The recent growth in popularity of 'user generated content' and the almost universal provision of 'user tagging' of content - associating video or photo uploads, or bookmarked URLs, with informal keyword metadata (that is, tags) - has led to the widespread appearance on the web of weighted lists, more commonly referred to as tag clouds.
The size of each word in the tag cloud is proportional to the frequency of the word in some particular corpus. This might be the number of items in a collection that have been tagged in a particular way, or it might be the result of a word count or content analysis over full text documents.
Where tag clouds are used to provide a navigational summary of user generated content, clicking on a tag in the cloud will typically lead to a 'tag results' page listing (like a search engine results page listing) with links to all the pages that use that tag. In the case of the tag cloud shown above, a screensahot of the tags page on the flickr photo sharing site, clicking on a tag will tag you to an 'image results' page showing thumbnails of the photographs tagged with that particular term.
The IBM Many Eyes visualisation application provides a suite of tools for analysing data sets and visualising in various ways.
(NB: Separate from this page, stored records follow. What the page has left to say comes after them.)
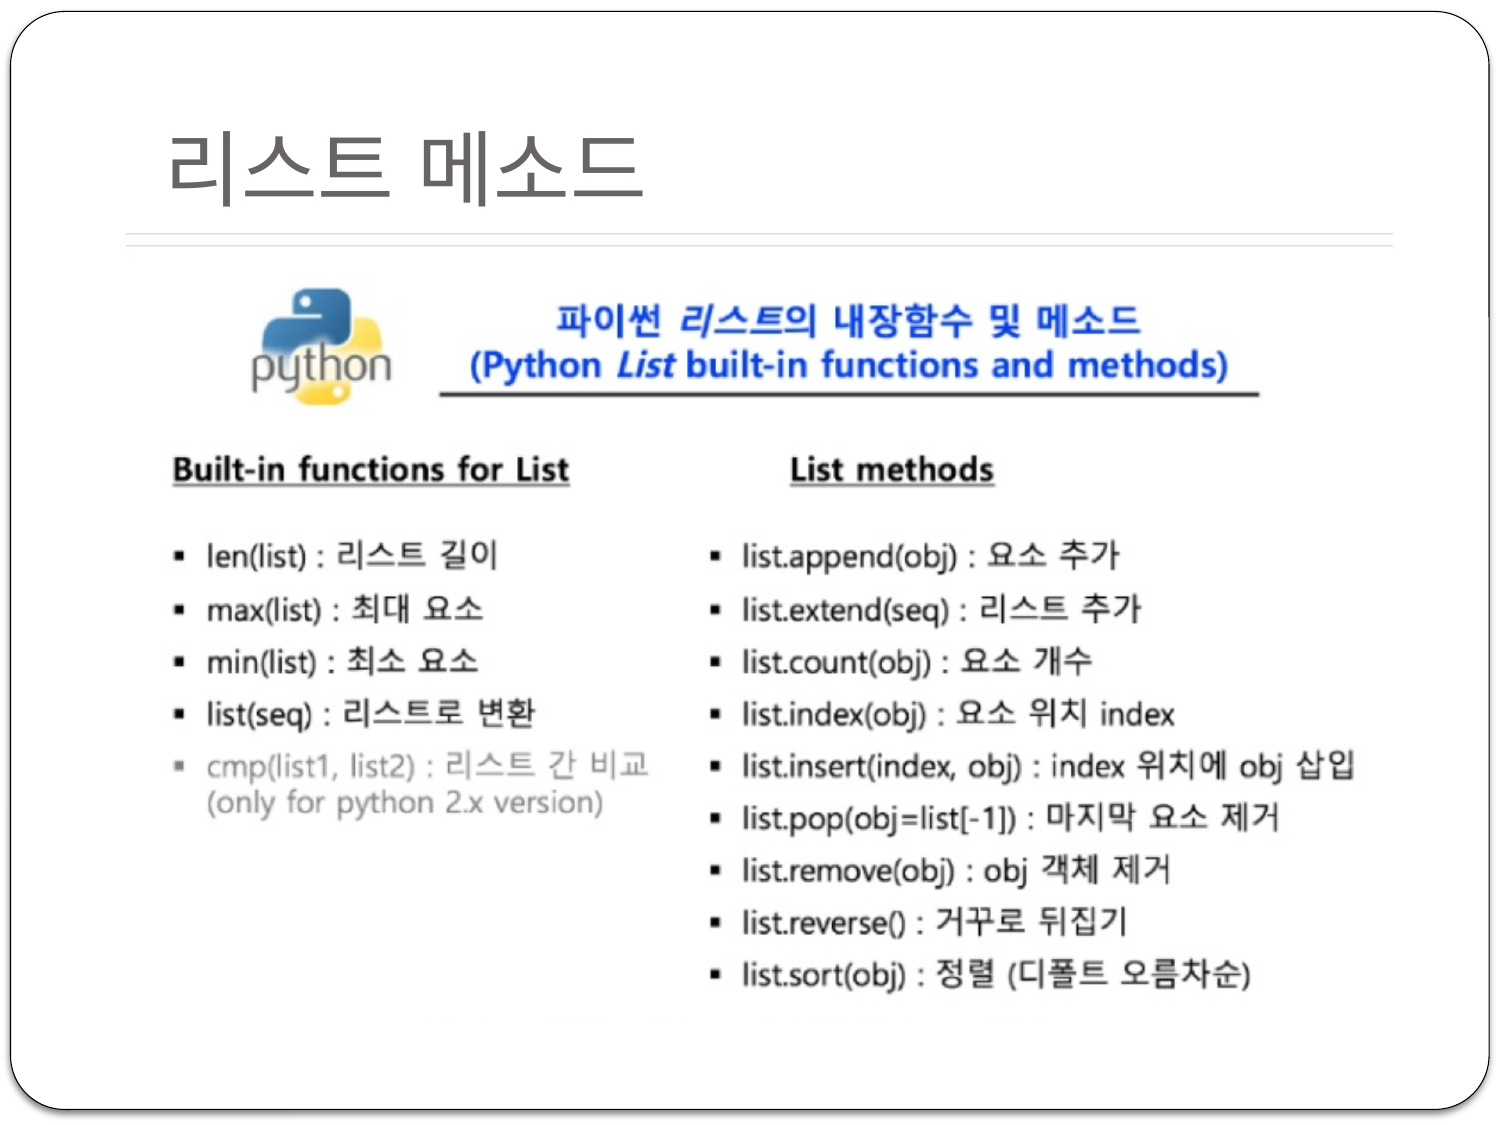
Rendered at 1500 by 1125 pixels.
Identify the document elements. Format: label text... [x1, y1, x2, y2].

picture [125, 231, 1400, 1021]
title 리스트 메소드 [150, 45, 1425, 233]
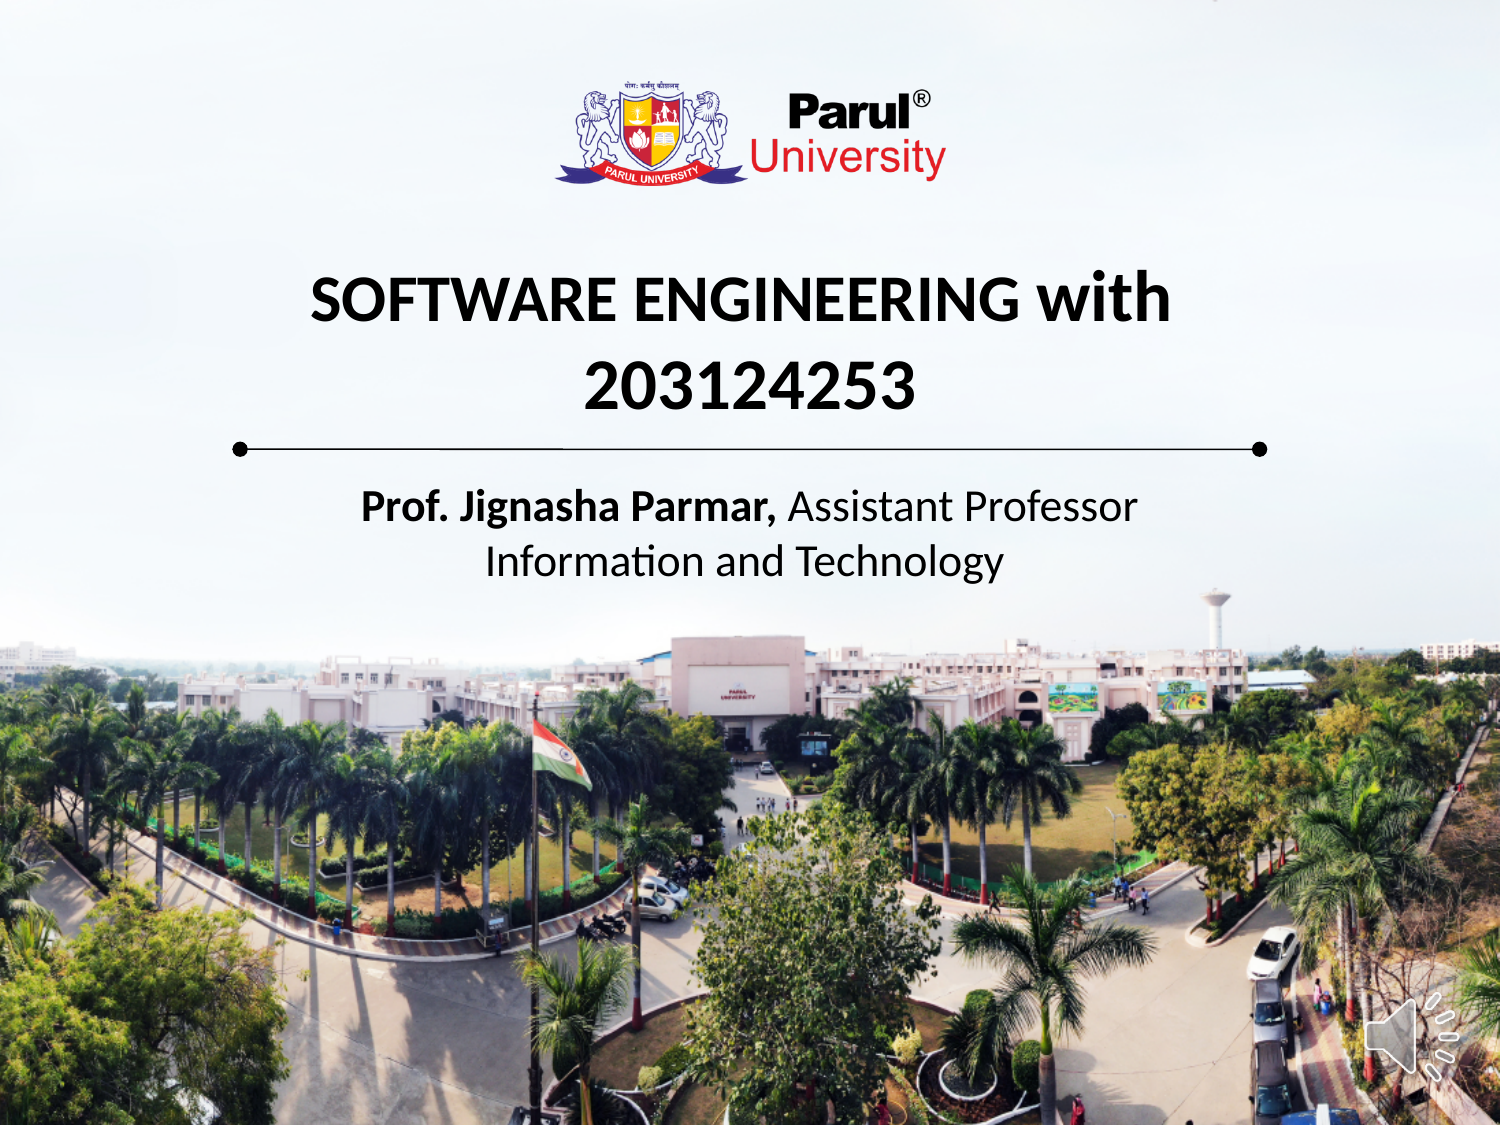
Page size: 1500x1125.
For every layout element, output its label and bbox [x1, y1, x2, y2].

picture [0, 0, 1500, 1125]
text_box [232, 441, 1268, 458]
One of the tools is the Many Eyes tag cloud/text analyser, that will analyse textual data sets to produce a tag cloud visualisation.
For example, some time ago I uploaded a data set containing the titles, tags and descriptions of a set of OpenLearn open courseware units, and generated a tag cloud that allowed me to see a quick summary of the topics that were covered on OpenLearn at the time. You can see the tag cloud here: OpenLearn tag cloud (via Many Eyes).
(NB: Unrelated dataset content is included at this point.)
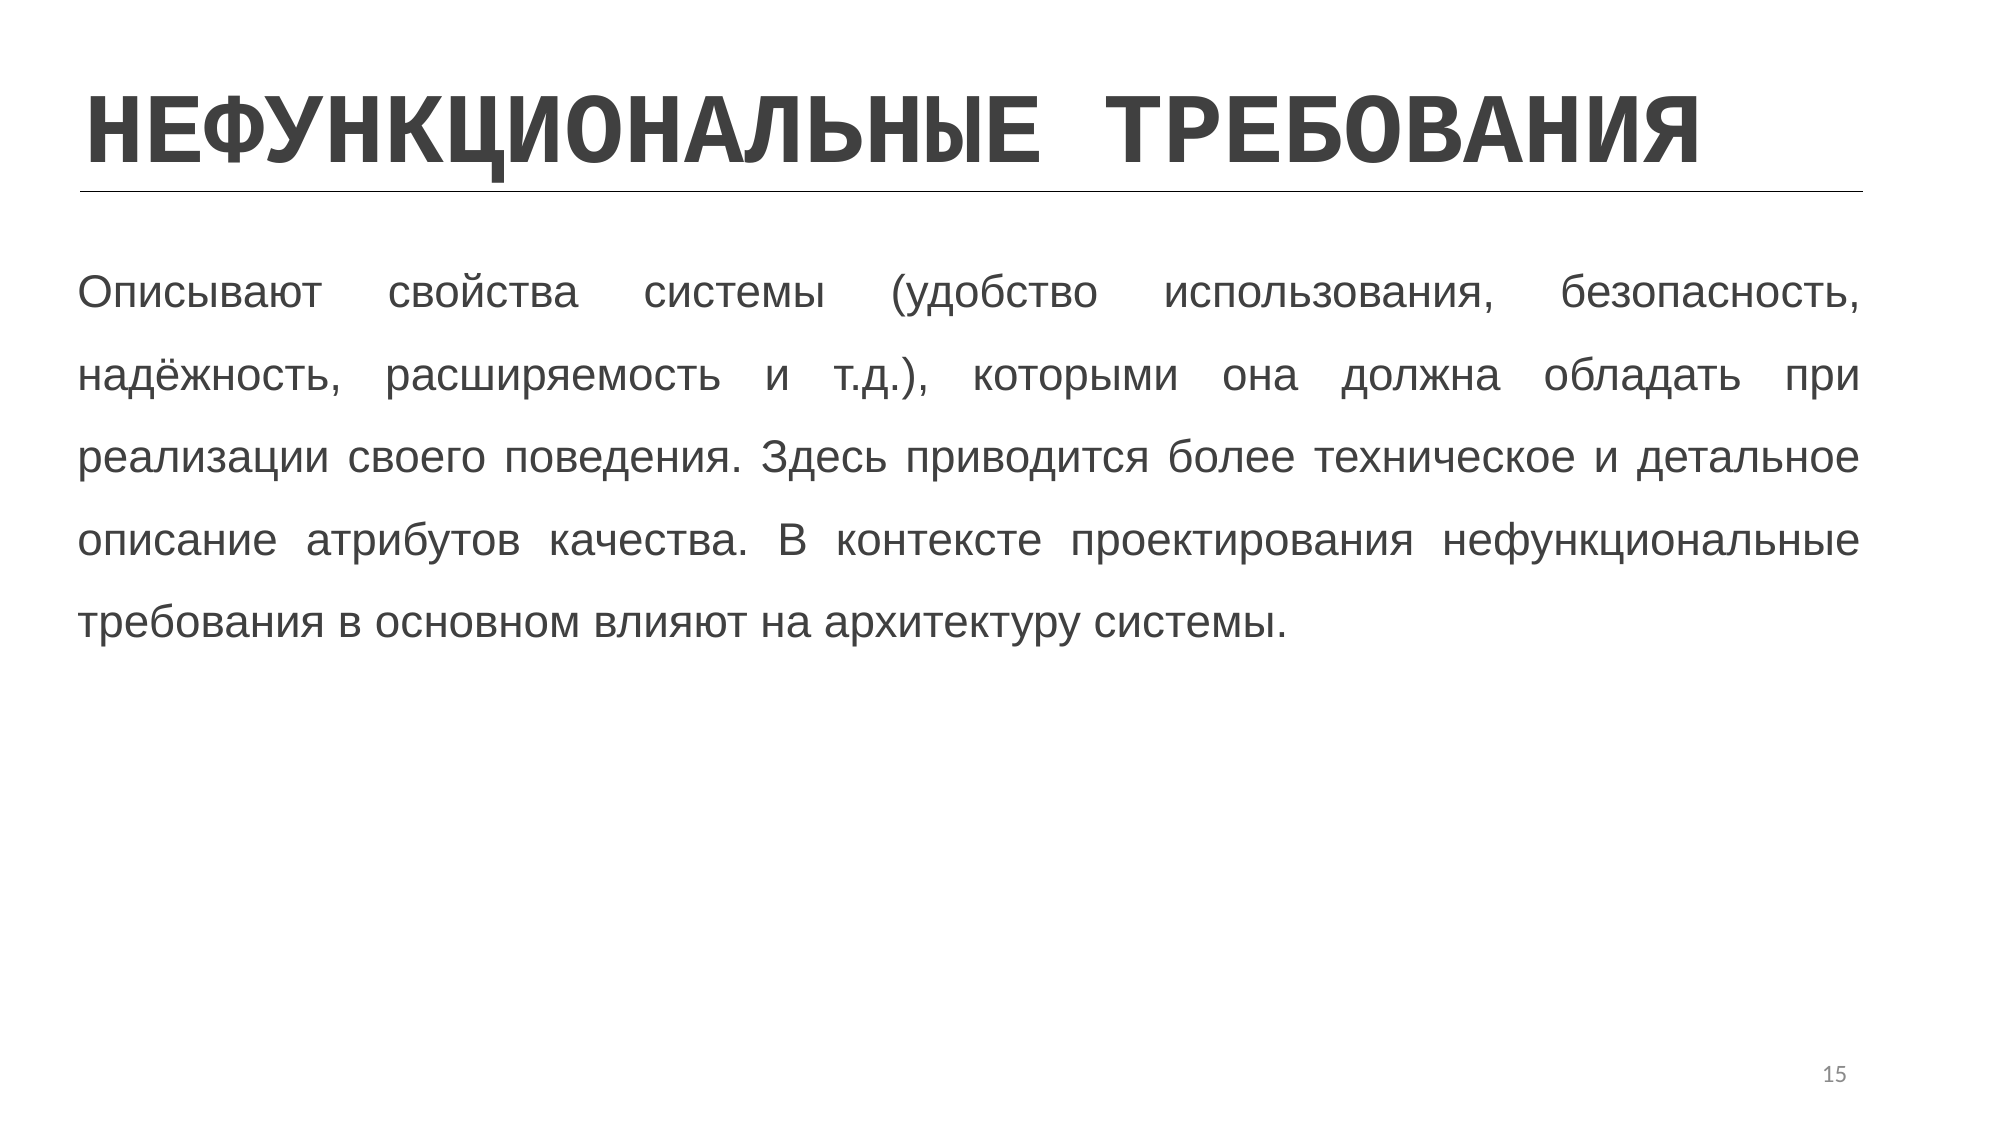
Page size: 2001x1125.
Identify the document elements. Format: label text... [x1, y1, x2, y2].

text_box Описывают свойства системы (удобство использования, безопасность, надёжность, расширяемость и т.д.), которыми она должна обладать при реализации своего поведения. Здесь приводится более техническое и детальное описание атрибутов качества. В контексте проектирования нефункциональные требования в основном влияют на архитектуру системы. [62, 227, 1877, 655]
slide_number 15 [1412, 1042, 1863, 1103]
text_box НЕФУНКЦИОНАЛЬНЫЕ ТРЕБОВАНИЯ [69, 55, 1720, 191]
As well as Many Eyes, there are many online tag cloud generators that can generate tag clouds from blocks of raw text, uploaded files, HTML pages (given their URL) or RSS feeds. TagCrowd is one such application, Zomclouds another. A web search search for something like tag cloud generator is likely to turn up many more.
Using one of the services referred to above, or one that you have found yourself, experiment with creating different tag clouds from different blocks of text. Does the visualisation provide a good 'summary' of the text? If you use delicious, flickr, or any other site that supports user tagging and tag clouds, look at your own tag cloud. Does it give a fair summary of the content you have tagged?